James mengangguk lalu kembali ke posisinya. Sepuluh menit berlalu James kembali menghampiriku lagi.
"Nona mari kita kembali."
Aku mengangguk udara juga semakin dingin. Ini juga sudah pukul delapan malam aku harus cepat pulang.
"Ditempat biasa ya James."
James mengangguk. Hanya keheningan didalam mobil, aku menatap keluar jendela melihat indahnya lampu-lampu jalanan.
Mobil berhenti di tempat biasa James menurunkan ku. Kurang lebih dua kilo dari komplek rumah Papa. Setelah itu aku akan berjalan kaki.
Sebenarnya James menolak keras ketika aku minta turun disini. Karena masih jauh dari rumah, tapi aku tidak ingin orang rumah tau jika aku di antar oleh James.
"Makasi James."
"Baik Nona. Saya akan mengawasi Nona dari kejauhan."
Aku mengangguk. Lalu berjalan perlahan menyusuri jalanan yang ramai ini. Banyak pasangan yang sedang berkencan ternyata. Aku lupa jika sekarang malam minggu.
Lucu melihat mereka tertawa bersama pasangan mereka. Bahagia sekali.
Langkah demi langkah aku sepertinya menikmati malam ini. Sangat tenang.
"Kak mau beli donat aku?"
Aku menunduk menatap seorang anak laki-laki tengah menawarkan dagangannya padaku. Mungkin sekitar umur 7 tahun dengan pakaian lusuhnya dia menatapku berharap.

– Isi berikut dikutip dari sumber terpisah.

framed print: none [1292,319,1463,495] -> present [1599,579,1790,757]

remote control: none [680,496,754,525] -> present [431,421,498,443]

Tersenyum tipis aku menundukkan badan mensejajarkan dengan anak itu.
"Ini berapaan?"
"Lima ribu kan." Ujarnya riang.
"Kakak beli semuanya." Ujarku "Kamu jualan dari jam berapa tadi?" Tanya ku pada anak itu.

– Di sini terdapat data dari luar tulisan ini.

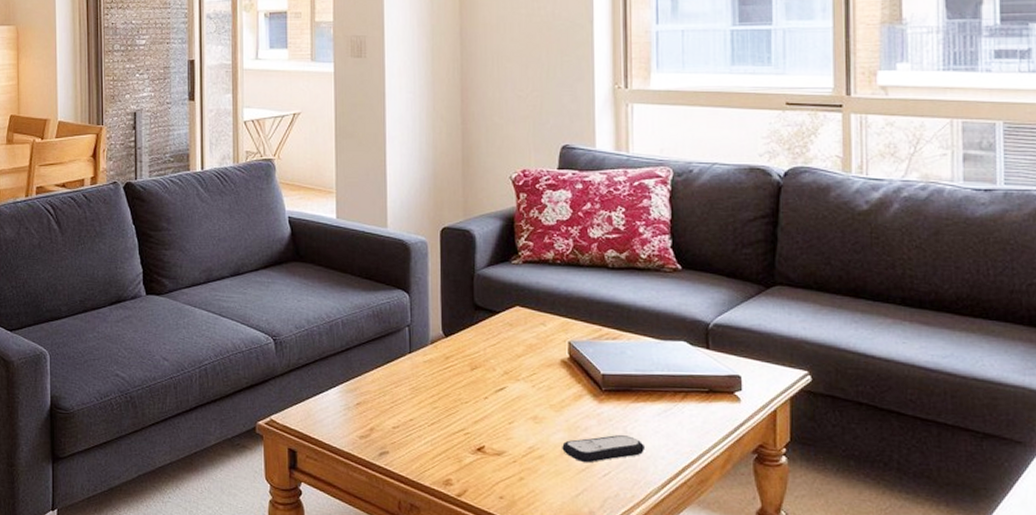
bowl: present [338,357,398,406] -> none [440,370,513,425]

"Seriusan kak?" Mata anak itu berbinar senang. "Sejak pulang sekolah kan kurang lebih jam duabelasan."
"Udah laku berapa?"
"Baru sepuluh kak. Ini pertama kalinya jualan aku abis."

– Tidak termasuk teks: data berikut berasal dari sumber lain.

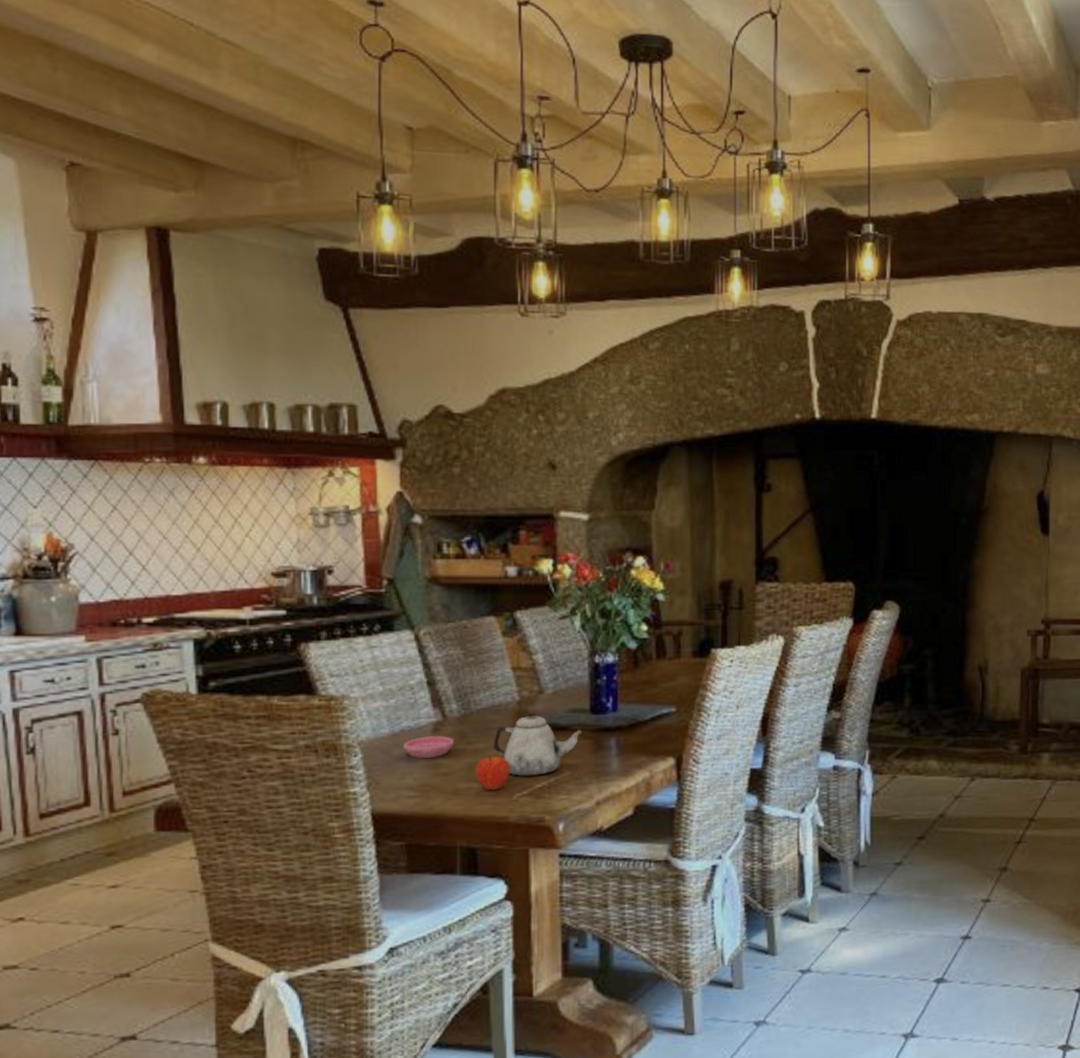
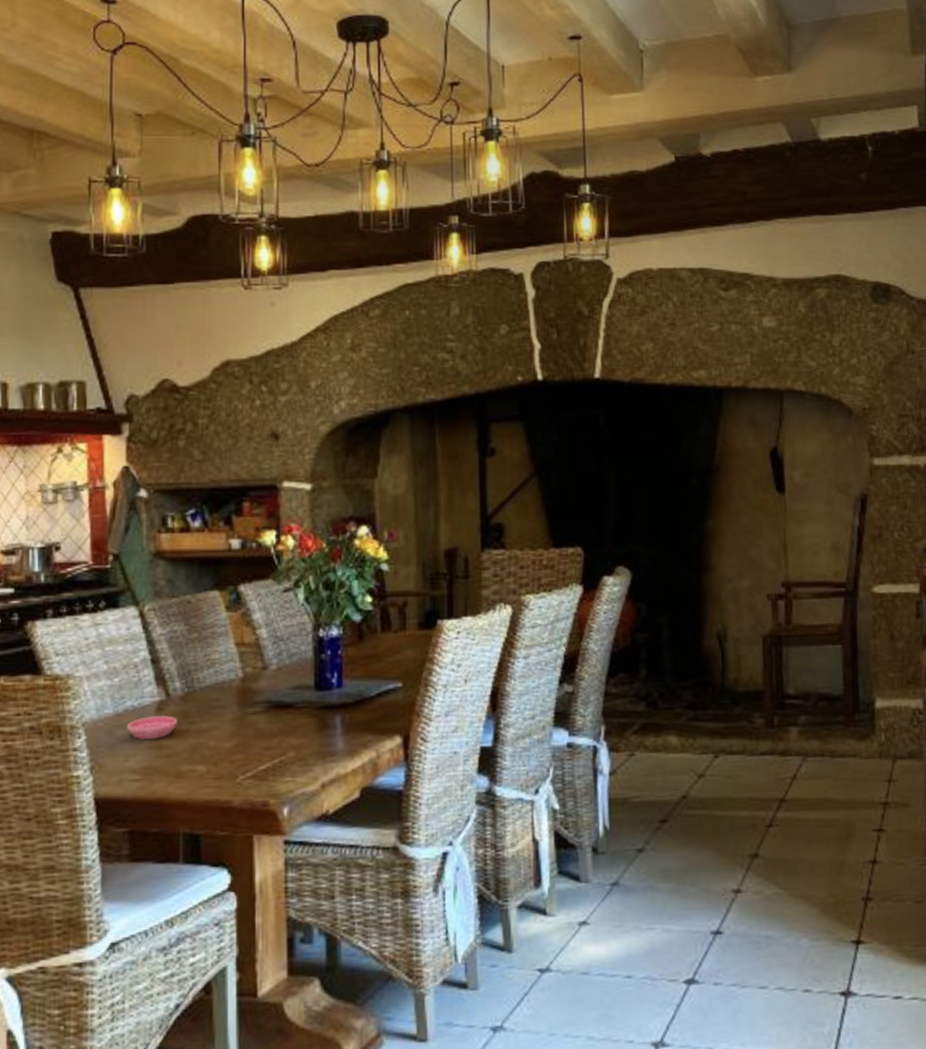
fruit: present [475,755,510,791] -> none [198,735,233,773]
teapot: present [493,712,583,776] -> none [216,690,307,758]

"Kamu sendirian?" Tanya ku menatap anak itu. Anak itu tersenyum. "Iya kak sendirian."
"Orangtua kamu kemana?" Sepertinya aku terlalu banyak bertanya.
Anak itu mulai berkaca-kaca, mengusap matanya perlahan. "Orangtua aku gatau kak kemana aku tinggal berdua sama nenek."
Aku tertegun mendengarnya. Hati ku ikut teriris. Anak yang seharusnya mendapatkan kasih sayang Orangtua harus berjualan untuk bertahan hidup.
Aku mengelus kepalanya. "Kamu tinggal dimana?" Tanya ku sambil menggiringnya duduk di salah satu kursi dijalan.
"Di daerah sana kak." Tunjuknya pada arah di barat.
Aku membuka salah satu donat itu lalu memakannya. "Kamu sudah makan?"
Anak itu menggeleng.
Aku membuka kembali salah satu donat dengan topi ng coklat lalu memberikan pada anak itu. Dia menerimanya.
"Nama kamu siapa?"
"Aku Raga."
"Maaf ya kakak terlalu banyak bertanya."
Raga terkekeh pelan. "Gapapa kok kak. Kakak darimana kok masih pakai seragam."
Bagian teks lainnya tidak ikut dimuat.